Antiretroviral therapies to treat HIV have advanced to the point that people with HIV can have the virus so well-controlled that they could have as little as one infectious virus per million CD4+ T cells.

However, the majority of HIV DNA integrated into these cells is defective, meaning it wouldn't cause infection anyway.

Once HIV therapy is working, it becomes critical to determine if the HIV DNA being detected by a test could actually create more virus and cause the person to relapse if therapy is stopped.

The test must be able to show that the virus it detects can replicate, typically by growing the virus from the sample.

To date, the best test available to do this is called a quantitative viral outgrowth assay, (or Q-VOA).

This test has many drawbacks.

It may provide only a minimal estimate of the size of the latent HIV reservoir; requires a large volume of blood; and is labor-intensive, time-consuming and expensive.

Dr Gupta's team developed a test that they call TZA. It works by detecting a gene that is turned on only when replicating HIV is present, thereby flagging the virus for technicians to quantify.

The TZA test produces results in one week compared to the two weeks needed using the Q-VOA, and at a third of the cost. It also requires a much smaller volume of blood and is less labor-intensive.

'Using this test, we demonstrated that asymptomatic patients on antiretroviral therapy carry a much larger HIV reservoir than previous estimates--as much as 70 times what the Q-VOA test was detecting,' said Dr Gupta.

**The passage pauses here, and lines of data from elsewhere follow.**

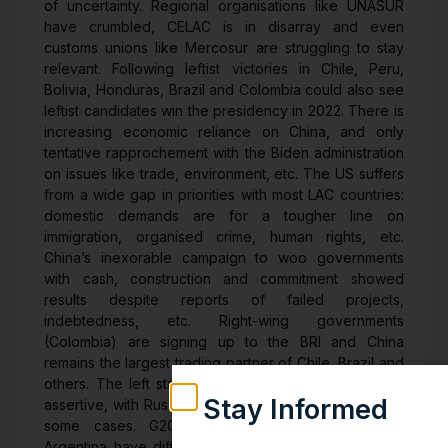
of uncertainty. Regional organisations like UNASUR
have crumbled, CELAC is in disarray and even
customs unions like Mercosur are struggling to stay
relevant. Following leftist victories in Chile, Peru,
Bolivia, Honduras, Brazil and Colombia could also see
leftist candidates win the presidency in 2022. There is
increasing economic reliance on China, and only
tentative rapprochement with the Biden administration
on issues like trade, environment, etc. The US suffers
from a wide gap in priorities with most LAC countries:
domestic demands are for a tougher line on
immigration, organised crime, human rights, etc.
China’s inexorable campaign to woo governments
with cash, construction and commitment showed
results despite reports of failed projects,
indebtedness, etc. Right-wing governments
(Colombia) are signing up to the BRI and China
remains the largest trading partner of Chile, Brazil and
others. The left stands consolidated and even more
Stay Informed
assertive, with Russian political and military backing in
some cases. G20 members Mexico, Brazil and
Weekly insights on geopolitics, strat
Argentina have differing priorities and are absorbed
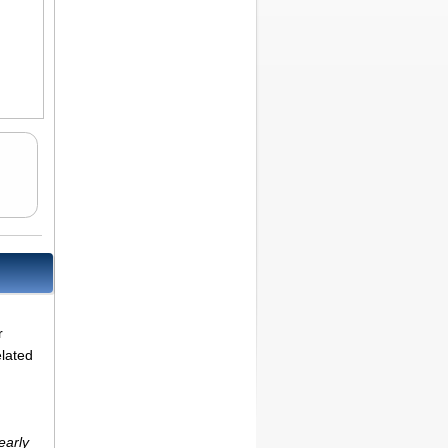
r
elated
early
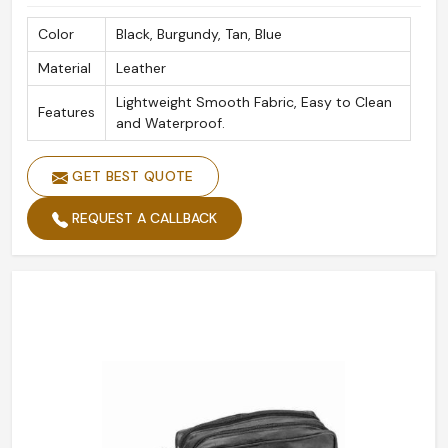
Color
Black, Burgundy, Tan, Blue
Material
Leather
Lightweight Smooth Fabric, Easy to Clean
Features
and Waterproof.
GET BEST QUOTE
REQUEST A CALLBACK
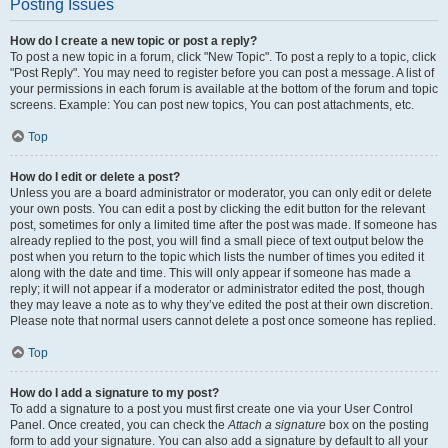
Posting Issues
How do I create a new topic or post a reply?
To post a new topic in a forum, click "New Topic". To post a reply to a topic, click
"Post Reply". You may need to register before you can post a message. A list of
your permissions in each forum is available at the bottom of the forum and topic
screens. Example: You can post new topics, You can post attachments, etc.
Top
How do I edit or delete a post?
Unless you are a board administrator or moderator, you can only edit or delete
your own posts. You can edit a post by clicking the edit button for the relevant
post, sometimes for only a limited time after the post was made. If someone has
already replied to the post, you will find a small piece of text output below the
post when you return to the topic which lists the number of times you edited it
along with the date and time. This will only appear if someone has made a
reply; it will not appear if a moderator or administrator edited the post, though
they may leave a note as to why they’ve edited the post at their own discretion.
Please note that normal users cannot delete a post once someone has replied.
Top
How do I add a signature to my post?
To add a signature to a post you must first create one via your User Control
Panel. Once created, you can check the
Attach a signature
box on the posting
form to add your signature. You can also add a signature by default to all your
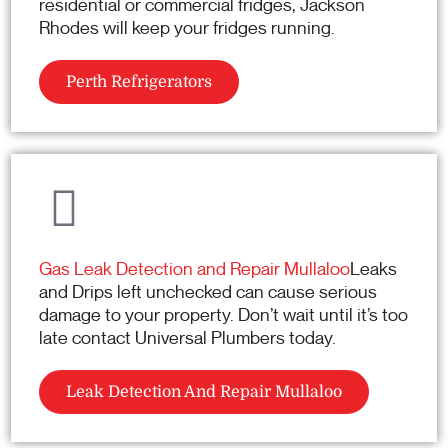
residential or commercial fridges, Jackson
Rhodes will keep your fridges running.
Perth Refrigerators
Gas Leak Detection and Repair Mullaloo
Leaks
and Drips left unchecked can cause serious
damage to your property. Don’t wait until it’s too
late contact Universal Plumbers today.
Leak Detection And Repair Mullaloo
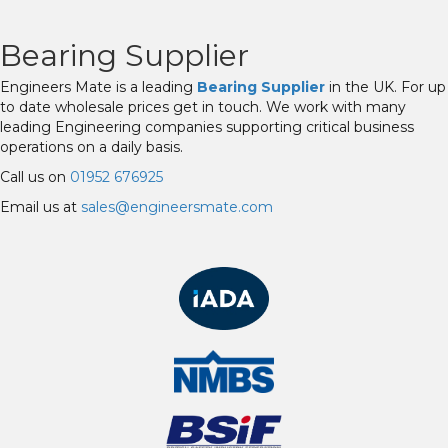
Bearing Supplier
Engineers Mate is a leading
Bearing Supplier
in the UK. For up
to date wholesale prices get in touch. We work with many
leading Engineering companies supporting critical business
operations on a daily basis.
Call us on
01952 676925
Email us at
sales@engineersmate.com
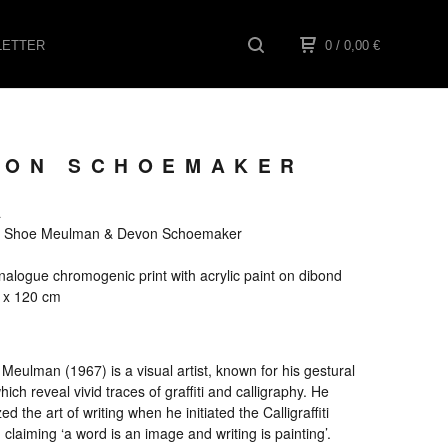
ETTER
0
/ 0,00
€
EVON SCHOEMAKER
a
els Shoe Meulman & Devon Schoemaker
alogue chromogenic print with acrylic paint on dibond
0 x 120 cm
Meulman (1967) is a visual artist, known for his gestural
hich reveal vivid traces of graffiti and calligraphy. He
ed the art of writing when he initiated the Calligraffiti
laiming ‘a word is an image and writing is painting’.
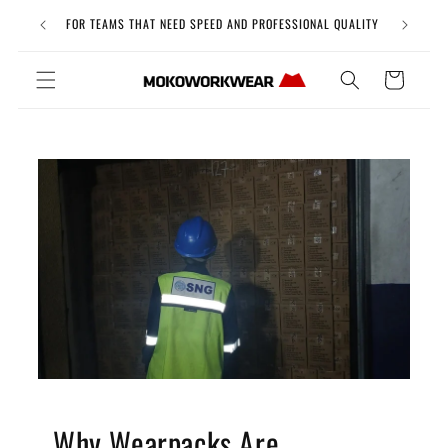
Skip to
Free Uni
FOR TEAMS THAT NEED SPEED AND PROFESSIONAL QUALITY
content
Cart
Why Wearpacks Are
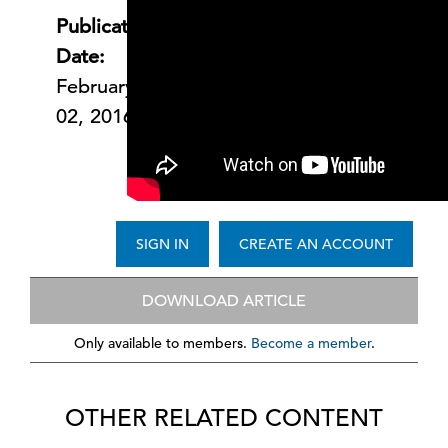
Publication
Date:
February
02, 2016
SIGN IN
CREATE AN ACCOUNT
DOWNLOAD ARTICLE
Only available to members.
Become a member
.
OTHER RELATED CONTENT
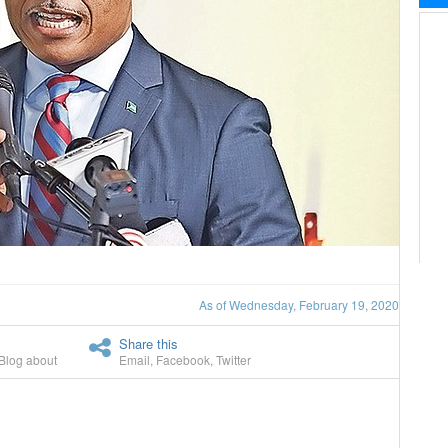
As of Wednesday, February 19, 2020
Share this
Blog about
Email
,
Facebook
,
Twitter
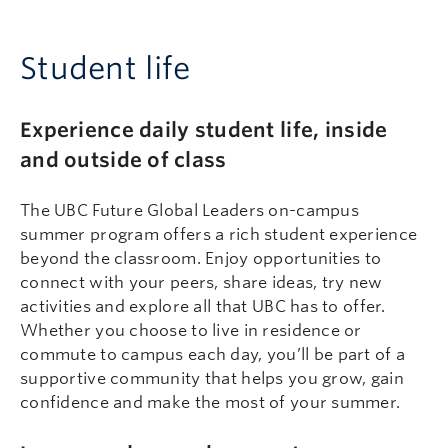
Student life
Experience daily student life, inside
and outside of class
The UBC Future Global Leaders on-campus
summer program offers a rich student experience
beyond the classroom. Enjoy opportunities to
connect with your peers, share ideas, try new
activities and explore all that UBC has to offer.
Whether you choose to live in residence or
commute to campus each day, you’ll be part of a
supportive community that helps you grow, gain
confidence and make the most of your summer.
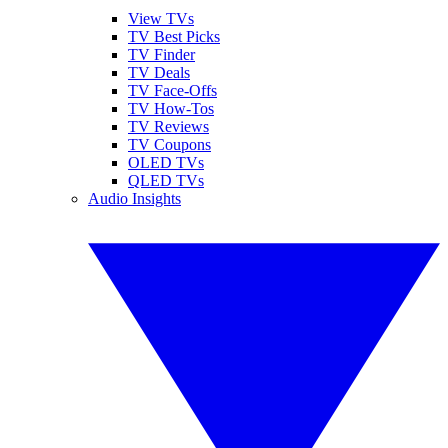
View TVs
TV Best Picks
TV Finder
TV Deals
TV Face-Offs
TV How-Tos
TV Reviews
TV Coupons
OLED TVs
QLED TVs
Audio Insights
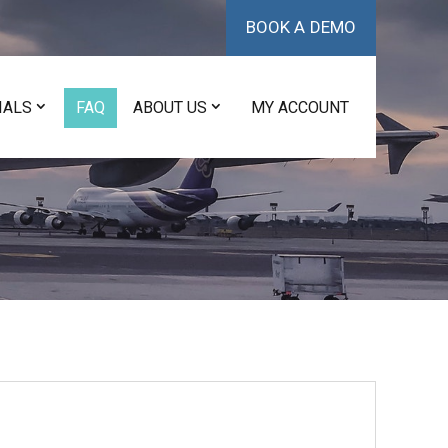
BOOK A DEMO
IALS
FAQ
ABOUT US
MY ACCOUNT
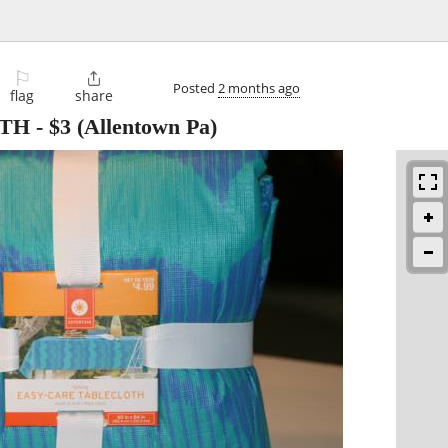
⚐

Posted
2 months ago
flag
share
OTH
-
$3
(Allentown Pa)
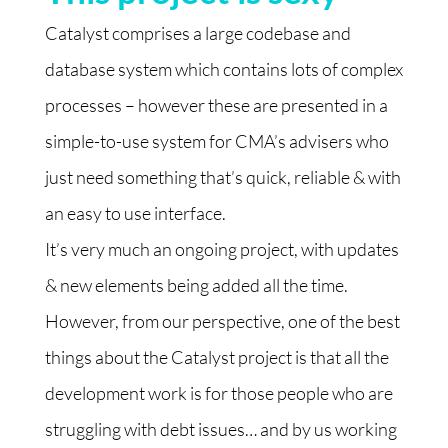
C
atalyst comprises a large codebase and
database system which contains lots of complex
processes – however these are presented in a
simple-to-use system for CMA’s advisers who
just need something that’s quick, reliable & with
an easy to use interface.
It’s very much an ongoing project, with updates
& new elements being added all the time.
However, from our perspective, one of the best
things about the Catalyst project is that all the
development work is for those people who are
struggling with debt issues… and by us working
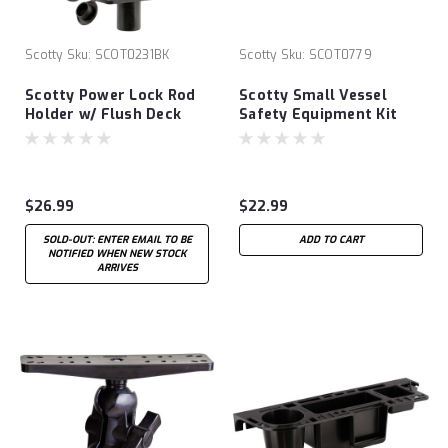
Scotty
Sku:
SCOT0231BK
Scotty
Sku:
SCOT0779
Scotty Power Lock Rod
Scotty Small Vessel
Holder w/ Flush Deck
Safety Equipment Kit
Mount
$26.99
$22.99
SOLD-OUT: ENTER EMAIL TO BE
ADD TO CART
NOTIFIED WHEN NEW STOCK
ARRIVES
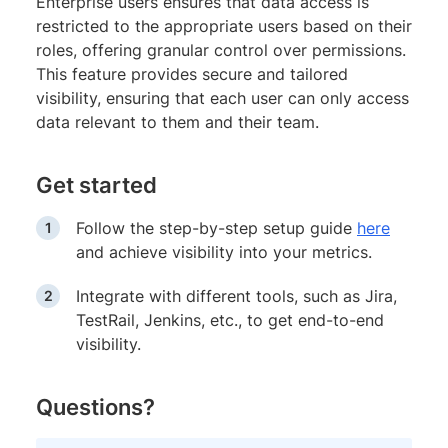
Enterprise users ensures that data access is
restricted to the appropriate users based on their
roles, offering granular control over permissions.
This feature provides secure and tailored
visibility, ensuring that each user can only access
data relevant to them and their team.
Get started
Follow the step-by-step setup guide
here
and achieve visibility into your metrics.
Integrate with different tools, such as Jira,
TestRail, Jenkins, etc., to get end-to-end
visibility.
Questions?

'Because these tests have different ways to measure HIV that is capable of replicating, it is likely beneficial to have both available as scientists strive toward a cure.'

Because of its low cell requirement, the TZA also may be useful for quantification of replication-competent HIV-1 in the pediatric population, as well as in the lymph nodes and tissues where the virus persists.